Des transistors qui sont dotés de deux fonctionnalités

Des ingénieurs de l’Université Purdue ont mis au point un moyen par lequel les millions de minuscules commutateurs utilisés pour traiter l’information – appelés transistors – pourraient également stocker cette information comme un seul appareil.
Cette méthode permet de résoudre un autre problème : combiner un transistor avec une technologie de mémoire plus performante que celle utilisée dans la plupart des ordinateurs, appelée RAM ferroélectrique. Les chercheurs tentent depuis des décennies d’intégrer les deux, mais des problèmes se posent à l’interface entre un matériau ferroélectrique et le silicium, le matériau semi-conducteur qui compose les transistors. Au lieu de cela, la RAM ferroélectrique fonctionne comme une unité séparée de la puce, ce qui limite son potentiel à rendre l’informatique beaucoup plus efficace.
Une équipe a découvert comment surmonter la relation entre le silicium et un matériau ferroélectrique. « Nous avons utilisé un semi-conducteur qui a des propriétés ferroélectriques. De cette façon, deux matériaux deviennent un seul matériau, et vous n’avez pas à vous soucier des problèmes d’interface, » dit Ye un des chercheurs impliqué dans ce projet. Le résultat est un transistor à effet de champ semi-conducteur ferroélectrique, construit de la même manière que les transistors actuellement utilisés sur les puces d’ordinateur.

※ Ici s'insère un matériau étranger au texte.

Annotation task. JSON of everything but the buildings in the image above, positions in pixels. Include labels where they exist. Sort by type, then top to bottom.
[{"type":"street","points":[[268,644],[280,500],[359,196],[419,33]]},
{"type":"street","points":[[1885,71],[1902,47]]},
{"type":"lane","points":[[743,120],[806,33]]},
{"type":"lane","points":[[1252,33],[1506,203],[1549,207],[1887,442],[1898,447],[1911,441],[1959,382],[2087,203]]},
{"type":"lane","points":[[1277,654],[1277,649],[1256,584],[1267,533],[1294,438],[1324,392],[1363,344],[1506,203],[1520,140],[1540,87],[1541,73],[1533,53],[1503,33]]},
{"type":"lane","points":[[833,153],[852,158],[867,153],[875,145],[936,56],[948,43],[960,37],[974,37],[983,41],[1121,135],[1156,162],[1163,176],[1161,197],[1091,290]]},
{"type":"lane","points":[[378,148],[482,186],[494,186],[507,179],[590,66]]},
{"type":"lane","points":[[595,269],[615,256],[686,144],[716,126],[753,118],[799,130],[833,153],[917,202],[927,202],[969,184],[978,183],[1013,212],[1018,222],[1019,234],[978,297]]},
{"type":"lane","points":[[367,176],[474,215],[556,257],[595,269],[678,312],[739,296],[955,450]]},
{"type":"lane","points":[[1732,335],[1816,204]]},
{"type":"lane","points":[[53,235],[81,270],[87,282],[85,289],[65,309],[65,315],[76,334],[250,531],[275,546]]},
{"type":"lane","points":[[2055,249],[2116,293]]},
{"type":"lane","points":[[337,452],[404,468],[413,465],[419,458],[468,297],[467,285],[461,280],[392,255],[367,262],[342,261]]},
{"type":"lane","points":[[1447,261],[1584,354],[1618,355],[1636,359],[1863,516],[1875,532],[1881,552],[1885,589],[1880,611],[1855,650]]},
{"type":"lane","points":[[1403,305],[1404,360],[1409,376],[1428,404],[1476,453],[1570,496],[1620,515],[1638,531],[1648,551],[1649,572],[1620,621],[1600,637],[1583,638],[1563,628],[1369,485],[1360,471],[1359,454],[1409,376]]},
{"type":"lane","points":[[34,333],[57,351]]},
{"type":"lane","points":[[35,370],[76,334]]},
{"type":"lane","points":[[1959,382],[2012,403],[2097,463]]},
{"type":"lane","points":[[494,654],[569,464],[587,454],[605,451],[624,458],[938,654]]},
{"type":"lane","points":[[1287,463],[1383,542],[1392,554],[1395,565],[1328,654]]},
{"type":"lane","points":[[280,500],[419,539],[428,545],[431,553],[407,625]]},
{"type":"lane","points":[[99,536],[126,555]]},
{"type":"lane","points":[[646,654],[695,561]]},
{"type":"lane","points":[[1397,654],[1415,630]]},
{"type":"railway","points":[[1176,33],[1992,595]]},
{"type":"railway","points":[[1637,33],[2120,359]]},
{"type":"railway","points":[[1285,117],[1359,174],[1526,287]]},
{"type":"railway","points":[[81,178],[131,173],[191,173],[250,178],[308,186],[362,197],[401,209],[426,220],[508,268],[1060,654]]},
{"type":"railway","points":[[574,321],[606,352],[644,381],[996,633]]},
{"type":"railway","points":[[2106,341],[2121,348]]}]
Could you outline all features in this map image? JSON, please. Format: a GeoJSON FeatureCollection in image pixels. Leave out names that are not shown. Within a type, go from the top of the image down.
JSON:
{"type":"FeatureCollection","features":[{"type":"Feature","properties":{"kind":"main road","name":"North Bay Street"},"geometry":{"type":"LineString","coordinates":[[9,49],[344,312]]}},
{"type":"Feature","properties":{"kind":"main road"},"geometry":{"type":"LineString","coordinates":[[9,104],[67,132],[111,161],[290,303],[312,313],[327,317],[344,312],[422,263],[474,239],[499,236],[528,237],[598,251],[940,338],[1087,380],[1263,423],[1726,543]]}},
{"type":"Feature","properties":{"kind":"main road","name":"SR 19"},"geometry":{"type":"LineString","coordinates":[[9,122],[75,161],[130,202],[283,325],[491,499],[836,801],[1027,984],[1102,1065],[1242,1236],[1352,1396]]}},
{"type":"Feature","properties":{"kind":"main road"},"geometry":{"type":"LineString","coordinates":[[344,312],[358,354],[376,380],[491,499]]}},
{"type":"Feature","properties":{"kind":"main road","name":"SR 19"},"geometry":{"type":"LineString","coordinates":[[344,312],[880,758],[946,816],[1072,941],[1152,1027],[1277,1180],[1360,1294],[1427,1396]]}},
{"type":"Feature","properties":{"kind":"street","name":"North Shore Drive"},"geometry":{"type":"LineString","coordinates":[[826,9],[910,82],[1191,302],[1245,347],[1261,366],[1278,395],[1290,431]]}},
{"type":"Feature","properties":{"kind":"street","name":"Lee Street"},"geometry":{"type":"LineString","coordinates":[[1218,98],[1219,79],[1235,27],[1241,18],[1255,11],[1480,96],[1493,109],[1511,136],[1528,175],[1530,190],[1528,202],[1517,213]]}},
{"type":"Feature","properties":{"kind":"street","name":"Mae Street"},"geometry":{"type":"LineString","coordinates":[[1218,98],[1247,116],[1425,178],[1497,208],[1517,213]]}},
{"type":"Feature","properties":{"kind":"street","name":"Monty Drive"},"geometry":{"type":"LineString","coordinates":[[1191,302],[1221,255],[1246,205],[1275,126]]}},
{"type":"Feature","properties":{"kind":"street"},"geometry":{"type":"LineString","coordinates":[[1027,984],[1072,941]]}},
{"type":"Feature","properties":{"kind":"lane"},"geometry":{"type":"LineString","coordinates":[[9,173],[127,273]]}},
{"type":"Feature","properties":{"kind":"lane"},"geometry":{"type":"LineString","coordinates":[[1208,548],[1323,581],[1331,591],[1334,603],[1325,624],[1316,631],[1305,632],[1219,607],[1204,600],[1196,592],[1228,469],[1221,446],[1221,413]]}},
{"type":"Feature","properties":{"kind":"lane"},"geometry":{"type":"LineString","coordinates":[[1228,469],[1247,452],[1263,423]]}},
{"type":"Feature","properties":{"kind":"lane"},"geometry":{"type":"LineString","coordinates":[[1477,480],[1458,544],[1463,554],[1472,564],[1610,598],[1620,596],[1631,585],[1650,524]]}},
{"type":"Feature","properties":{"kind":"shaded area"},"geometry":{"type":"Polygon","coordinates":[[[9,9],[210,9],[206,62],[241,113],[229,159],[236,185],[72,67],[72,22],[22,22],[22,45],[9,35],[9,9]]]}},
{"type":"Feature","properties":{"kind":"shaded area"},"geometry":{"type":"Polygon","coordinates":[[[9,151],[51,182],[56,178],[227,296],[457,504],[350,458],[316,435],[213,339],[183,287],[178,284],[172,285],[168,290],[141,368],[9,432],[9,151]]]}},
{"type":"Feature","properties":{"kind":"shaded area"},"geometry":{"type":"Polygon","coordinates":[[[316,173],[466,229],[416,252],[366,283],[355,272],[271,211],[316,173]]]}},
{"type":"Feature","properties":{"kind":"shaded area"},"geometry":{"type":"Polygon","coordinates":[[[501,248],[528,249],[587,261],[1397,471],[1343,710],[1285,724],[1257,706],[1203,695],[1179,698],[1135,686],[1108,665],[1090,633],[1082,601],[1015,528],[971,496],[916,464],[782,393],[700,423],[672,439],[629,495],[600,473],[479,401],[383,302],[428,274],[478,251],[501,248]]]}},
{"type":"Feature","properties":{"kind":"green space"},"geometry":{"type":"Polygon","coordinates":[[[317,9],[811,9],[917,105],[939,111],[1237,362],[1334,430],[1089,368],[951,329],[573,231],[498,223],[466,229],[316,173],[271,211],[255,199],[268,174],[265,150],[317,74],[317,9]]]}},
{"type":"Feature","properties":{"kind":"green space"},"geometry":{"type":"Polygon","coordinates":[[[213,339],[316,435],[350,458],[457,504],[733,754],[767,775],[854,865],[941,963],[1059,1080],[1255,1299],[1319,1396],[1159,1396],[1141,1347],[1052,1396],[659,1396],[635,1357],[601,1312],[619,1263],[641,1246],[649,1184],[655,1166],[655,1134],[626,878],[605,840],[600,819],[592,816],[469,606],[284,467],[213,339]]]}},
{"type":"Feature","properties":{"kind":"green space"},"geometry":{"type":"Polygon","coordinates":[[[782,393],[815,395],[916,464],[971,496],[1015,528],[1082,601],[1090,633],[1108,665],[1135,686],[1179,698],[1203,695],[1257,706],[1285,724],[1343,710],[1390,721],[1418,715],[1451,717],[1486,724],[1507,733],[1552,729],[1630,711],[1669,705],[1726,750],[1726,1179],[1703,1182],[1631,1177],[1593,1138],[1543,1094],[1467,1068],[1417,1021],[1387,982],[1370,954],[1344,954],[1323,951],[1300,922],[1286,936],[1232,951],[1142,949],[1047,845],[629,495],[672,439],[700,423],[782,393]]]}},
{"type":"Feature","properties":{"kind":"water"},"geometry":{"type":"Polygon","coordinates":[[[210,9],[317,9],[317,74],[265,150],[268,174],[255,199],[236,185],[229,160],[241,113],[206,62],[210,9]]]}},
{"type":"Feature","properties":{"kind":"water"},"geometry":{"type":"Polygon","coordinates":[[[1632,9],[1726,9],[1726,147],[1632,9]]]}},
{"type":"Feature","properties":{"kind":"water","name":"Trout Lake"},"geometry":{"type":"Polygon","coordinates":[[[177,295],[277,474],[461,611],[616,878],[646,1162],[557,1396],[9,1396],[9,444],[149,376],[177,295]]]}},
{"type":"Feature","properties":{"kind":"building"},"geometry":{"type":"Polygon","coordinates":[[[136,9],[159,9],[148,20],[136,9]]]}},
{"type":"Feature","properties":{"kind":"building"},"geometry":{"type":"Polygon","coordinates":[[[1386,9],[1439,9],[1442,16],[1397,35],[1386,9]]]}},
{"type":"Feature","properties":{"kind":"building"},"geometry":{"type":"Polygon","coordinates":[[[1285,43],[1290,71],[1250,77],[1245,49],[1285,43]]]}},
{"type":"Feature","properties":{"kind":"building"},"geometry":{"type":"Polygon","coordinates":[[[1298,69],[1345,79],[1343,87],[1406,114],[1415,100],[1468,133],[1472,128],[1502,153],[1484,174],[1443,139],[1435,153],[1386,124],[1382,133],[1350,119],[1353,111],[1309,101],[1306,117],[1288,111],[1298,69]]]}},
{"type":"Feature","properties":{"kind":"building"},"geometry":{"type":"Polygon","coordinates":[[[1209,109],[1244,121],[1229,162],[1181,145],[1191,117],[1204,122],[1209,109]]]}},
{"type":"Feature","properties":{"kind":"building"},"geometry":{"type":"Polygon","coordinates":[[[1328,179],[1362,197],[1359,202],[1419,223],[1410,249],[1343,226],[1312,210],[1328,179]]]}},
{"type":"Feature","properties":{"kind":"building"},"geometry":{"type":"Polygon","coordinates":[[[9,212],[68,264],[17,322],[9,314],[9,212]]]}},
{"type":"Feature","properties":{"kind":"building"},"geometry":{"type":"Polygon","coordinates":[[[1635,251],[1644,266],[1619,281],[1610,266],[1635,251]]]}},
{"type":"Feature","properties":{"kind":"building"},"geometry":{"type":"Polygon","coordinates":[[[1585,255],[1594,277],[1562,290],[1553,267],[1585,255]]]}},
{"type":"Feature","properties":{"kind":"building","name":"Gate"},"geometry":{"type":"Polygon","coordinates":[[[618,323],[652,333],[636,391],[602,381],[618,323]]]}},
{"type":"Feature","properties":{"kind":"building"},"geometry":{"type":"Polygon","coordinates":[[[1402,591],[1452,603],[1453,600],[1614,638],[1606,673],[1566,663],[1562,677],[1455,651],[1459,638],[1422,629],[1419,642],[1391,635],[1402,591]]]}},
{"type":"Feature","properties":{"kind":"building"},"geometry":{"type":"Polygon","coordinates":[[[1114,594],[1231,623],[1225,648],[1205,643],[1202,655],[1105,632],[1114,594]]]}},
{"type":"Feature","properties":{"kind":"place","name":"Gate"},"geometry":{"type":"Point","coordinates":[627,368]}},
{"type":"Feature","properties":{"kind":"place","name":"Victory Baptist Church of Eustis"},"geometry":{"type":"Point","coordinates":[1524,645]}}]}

Le séléniure d’alpha indium est la solution

Le matériau, le séléniure d’alpha indium, a non seulement des propriétés ferroélectriques, mais il répond aussi à la question d’un matériau ferroélectrique conventionnel qui agit habituellement comme isolant plutôt que comme semi-conducteur en raison d’une bande passante dite large, ce qui signifie que l’électricité ne passe pas et qu’aucun calcul ne se passe. Le séléniure d’alpha indium a une bande interdite beaucoup plus petite, ce qui permet au matériau d’être un semi-conducteur sans perdre ses propriétés ferroélectriques.
Mengwei Si, un chercheur postdoctoral de Purdue en génie électrique et informatique, a construit et testé ce nouveau transistor, trouvant que sa performance était comparable à celle des transistors à effet de champ ferroélectriques existants, et pourrait les dépasser avec plus d’optimisation.
Dans le passé, les chercheurs n’avaient pas été en mesure de construire une jonction tunnel ferroélectrique à haute performance parce que sa large bande interdite rendait ce matériau trop épais pour le passage du courant électrique. Comme le séléniure d’alpha indium a une bande interdite beaucoup plus petite, ce matériau peut avoir seulement 10 nanomètres d’épaisseur, ce qui permet à plus de courant de circuler à travers lui.

Des puces plus efficaces sur le plan énergétique

Plus de courant permet de réduire la surface d’un dispositif de plusieurs nanomètres, ce qui rend les puces plus denses et plus efficaces sur le plan énergétique, a dit M. Ye. Un matériau plus fin – même jusqu’à une seule couche atomique d’épaisseur – signifie également que les électrodes de chaque côté d’une jonction dans un tunnel peuvent être beaucoup plus petites, ce qui serait utile pour construire des circuits qui imiteraient des réseaux dans le cerveau humain.